No primeiro caso, há descentralização privada; nas quatro hipóteses seguintes há descentralização

administrativa (autoadministração); no último caso há descentralização política (autogoverno).

4. Limites da descentralização

A descentralização tem de ser submetida a determinados limites. São estes de três ordens: limites a

todos os poderes da Administração, e portanto também aos poderes das entidades descentralizadas;

limites à quantidade de poderes transferíveis para as entidades descentralizadas; limites ao exercício dos

poderes transferidos.

Os de primeiro tipo são várias, tendo como exemplo o caso em que a lei delimita as atribuições e

competências de uma autarquia local.

Dos de segundo tipo fala o art. 267º/2 CRP, quando dispõe que a descentralização administrativa

será estabelecida por lei” sem prejuízo da necessária eficácia e unidade de ação”.

Os de terceiro tipo são os que resultam, sobretudo, da intervenção do Estado na gestão das autarquias

locais.
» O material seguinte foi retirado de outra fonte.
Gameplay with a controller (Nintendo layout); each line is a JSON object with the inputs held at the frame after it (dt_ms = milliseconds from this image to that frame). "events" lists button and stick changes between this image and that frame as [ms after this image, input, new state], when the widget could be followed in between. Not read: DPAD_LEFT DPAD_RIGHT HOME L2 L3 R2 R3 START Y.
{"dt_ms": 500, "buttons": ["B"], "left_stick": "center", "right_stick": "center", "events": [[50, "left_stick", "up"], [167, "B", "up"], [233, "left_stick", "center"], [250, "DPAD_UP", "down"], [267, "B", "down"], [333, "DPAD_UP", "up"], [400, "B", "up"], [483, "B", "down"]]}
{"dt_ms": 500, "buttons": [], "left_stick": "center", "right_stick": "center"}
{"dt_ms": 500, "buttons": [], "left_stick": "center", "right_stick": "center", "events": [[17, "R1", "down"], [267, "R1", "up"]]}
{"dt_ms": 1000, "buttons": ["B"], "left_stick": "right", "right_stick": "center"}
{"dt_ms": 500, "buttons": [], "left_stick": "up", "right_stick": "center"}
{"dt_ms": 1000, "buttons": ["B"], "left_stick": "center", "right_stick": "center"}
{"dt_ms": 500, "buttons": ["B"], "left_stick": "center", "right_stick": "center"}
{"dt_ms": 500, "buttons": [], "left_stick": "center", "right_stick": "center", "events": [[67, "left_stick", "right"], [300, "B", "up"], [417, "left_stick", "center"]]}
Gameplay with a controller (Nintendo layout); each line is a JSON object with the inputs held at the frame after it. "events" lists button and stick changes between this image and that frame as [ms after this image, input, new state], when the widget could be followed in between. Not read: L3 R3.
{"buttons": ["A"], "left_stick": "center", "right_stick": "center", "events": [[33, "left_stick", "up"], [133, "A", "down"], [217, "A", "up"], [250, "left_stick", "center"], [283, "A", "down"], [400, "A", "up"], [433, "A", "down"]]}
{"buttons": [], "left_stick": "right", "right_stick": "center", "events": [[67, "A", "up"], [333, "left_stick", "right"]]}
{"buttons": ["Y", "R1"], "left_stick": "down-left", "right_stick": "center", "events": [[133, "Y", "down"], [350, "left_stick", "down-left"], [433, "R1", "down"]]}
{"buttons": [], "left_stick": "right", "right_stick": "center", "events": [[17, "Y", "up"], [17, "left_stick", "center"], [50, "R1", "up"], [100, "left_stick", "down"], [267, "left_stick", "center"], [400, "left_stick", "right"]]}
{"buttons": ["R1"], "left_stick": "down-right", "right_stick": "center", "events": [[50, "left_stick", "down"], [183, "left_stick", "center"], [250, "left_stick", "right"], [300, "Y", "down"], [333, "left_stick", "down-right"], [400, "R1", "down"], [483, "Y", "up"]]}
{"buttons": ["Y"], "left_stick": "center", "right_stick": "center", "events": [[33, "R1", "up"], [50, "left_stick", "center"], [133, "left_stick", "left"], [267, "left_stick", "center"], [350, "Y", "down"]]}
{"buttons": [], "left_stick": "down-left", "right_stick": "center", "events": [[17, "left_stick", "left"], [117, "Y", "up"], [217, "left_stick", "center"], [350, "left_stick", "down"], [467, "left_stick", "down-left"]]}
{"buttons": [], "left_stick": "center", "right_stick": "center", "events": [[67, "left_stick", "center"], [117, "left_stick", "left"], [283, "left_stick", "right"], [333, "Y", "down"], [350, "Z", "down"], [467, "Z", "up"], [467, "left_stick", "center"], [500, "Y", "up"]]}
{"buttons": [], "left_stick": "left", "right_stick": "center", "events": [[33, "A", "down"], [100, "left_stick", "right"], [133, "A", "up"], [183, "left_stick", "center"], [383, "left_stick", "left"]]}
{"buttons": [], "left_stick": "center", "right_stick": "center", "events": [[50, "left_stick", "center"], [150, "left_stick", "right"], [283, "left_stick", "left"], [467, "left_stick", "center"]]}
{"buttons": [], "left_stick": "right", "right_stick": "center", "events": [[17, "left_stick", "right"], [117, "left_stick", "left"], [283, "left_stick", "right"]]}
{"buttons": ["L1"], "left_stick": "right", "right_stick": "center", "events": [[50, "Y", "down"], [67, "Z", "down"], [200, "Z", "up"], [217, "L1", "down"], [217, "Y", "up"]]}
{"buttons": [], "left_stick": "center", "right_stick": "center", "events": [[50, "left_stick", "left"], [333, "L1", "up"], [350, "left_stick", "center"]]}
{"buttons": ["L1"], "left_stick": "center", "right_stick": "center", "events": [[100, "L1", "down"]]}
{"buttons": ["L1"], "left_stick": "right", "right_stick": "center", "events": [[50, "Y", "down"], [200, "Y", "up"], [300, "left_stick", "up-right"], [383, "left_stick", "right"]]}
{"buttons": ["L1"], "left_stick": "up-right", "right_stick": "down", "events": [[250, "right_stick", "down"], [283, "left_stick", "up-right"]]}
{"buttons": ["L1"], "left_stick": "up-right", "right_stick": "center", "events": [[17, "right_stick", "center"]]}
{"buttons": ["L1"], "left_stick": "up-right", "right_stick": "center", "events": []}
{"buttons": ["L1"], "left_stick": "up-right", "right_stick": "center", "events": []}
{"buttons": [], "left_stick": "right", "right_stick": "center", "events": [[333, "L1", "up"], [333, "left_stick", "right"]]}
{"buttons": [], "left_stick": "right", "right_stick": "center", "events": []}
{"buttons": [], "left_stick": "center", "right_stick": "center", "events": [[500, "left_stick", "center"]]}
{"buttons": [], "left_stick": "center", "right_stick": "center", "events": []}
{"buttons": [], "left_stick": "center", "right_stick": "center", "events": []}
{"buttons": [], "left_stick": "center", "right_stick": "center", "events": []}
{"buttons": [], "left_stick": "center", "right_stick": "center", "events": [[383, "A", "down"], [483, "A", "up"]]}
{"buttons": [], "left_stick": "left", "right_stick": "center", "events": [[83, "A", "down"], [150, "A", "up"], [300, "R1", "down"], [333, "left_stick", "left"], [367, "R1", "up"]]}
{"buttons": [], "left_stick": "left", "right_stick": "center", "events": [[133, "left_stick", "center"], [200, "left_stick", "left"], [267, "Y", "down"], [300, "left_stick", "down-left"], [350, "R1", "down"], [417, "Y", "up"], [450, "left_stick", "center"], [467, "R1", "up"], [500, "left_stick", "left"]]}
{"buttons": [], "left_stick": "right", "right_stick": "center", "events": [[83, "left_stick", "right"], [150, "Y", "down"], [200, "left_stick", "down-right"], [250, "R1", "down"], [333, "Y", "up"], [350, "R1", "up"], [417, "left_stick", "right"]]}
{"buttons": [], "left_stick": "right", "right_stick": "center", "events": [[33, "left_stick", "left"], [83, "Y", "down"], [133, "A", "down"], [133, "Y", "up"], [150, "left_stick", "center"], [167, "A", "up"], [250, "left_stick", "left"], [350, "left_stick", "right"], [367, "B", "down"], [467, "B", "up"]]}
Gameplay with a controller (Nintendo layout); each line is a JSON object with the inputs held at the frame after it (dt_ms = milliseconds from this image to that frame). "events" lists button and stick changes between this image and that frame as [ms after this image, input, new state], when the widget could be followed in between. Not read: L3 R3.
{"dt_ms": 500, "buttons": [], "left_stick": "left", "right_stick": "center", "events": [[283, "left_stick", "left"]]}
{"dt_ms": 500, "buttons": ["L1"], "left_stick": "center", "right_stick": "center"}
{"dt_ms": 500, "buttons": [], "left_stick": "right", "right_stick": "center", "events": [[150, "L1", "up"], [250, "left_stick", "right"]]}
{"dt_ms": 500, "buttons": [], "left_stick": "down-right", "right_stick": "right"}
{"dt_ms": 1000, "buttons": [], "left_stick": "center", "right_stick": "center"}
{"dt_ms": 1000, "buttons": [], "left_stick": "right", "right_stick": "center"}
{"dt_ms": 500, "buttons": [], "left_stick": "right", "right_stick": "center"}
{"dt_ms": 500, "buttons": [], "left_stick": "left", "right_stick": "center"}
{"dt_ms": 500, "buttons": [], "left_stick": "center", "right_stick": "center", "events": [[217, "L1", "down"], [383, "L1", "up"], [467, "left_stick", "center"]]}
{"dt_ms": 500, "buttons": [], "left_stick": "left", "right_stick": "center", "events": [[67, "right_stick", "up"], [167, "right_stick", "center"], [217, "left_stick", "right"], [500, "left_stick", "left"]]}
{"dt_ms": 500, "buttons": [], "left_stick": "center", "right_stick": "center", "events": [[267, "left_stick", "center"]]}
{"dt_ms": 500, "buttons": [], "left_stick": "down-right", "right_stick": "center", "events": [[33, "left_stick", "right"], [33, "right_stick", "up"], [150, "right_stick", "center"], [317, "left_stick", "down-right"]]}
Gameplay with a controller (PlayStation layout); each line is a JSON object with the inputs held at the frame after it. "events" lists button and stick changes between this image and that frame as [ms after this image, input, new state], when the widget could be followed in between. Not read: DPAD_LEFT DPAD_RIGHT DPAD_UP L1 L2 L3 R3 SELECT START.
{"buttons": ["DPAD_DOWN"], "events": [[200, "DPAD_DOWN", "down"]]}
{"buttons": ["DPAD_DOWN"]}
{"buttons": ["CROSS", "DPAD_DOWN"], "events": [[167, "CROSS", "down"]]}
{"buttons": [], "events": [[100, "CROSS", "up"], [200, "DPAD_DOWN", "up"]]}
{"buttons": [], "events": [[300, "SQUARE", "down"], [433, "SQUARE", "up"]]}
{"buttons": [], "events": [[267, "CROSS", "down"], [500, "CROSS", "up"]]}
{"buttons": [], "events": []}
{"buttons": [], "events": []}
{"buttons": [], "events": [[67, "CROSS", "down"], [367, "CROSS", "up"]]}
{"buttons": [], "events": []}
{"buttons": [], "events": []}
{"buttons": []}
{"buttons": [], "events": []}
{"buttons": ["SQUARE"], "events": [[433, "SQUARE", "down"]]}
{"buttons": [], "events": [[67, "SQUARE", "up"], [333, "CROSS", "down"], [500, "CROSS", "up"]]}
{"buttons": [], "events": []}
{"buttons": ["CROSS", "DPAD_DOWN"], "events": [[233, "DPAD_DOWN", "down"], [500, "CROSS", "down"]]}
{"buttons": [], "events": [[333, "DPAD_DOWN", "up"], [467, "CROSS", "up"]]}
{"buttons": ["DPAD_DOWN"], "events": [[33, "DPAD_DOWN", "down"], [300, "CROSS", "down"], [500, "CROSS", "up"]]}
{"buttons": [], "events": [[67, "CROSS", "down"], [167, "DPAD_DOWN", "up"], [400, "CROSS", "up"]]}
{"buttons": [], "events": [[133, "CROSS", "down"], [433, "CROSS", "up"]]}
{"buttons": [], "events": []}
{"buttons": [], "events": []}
De todas as formas possíveis de intervenção, a mais importante é a tutela administrativa.

5. A tutela administrativa. Conceito

A tutela administrativa é o conjunto de poderes de intervenção de uma pessoa coletiva pública na gestão

de outra pessoa coletiva, a fim de assegurar a legalidade ou o mérito da sua atuação. Tem então como

caraterísticas:

 Pressupõe duas pessoas coletivas distintas: uma a pessoa tutelar e outra a tutelada;

 Uma delas é necessariamente uma pessoa coletiva pública, sendo que a outra o será na maior

parte dos casos;

 Os poderes de tutela são de intervenção na gestão de uma pessoa coletiva;

 O fim da tutela administrativa é assegurar, em nome da entidade tutelar, que a entidade

tutelada cumpra as leis em vigor e garantir que sejam adotadas soluções convenientes e

oportunas para a prossecução do interesse público.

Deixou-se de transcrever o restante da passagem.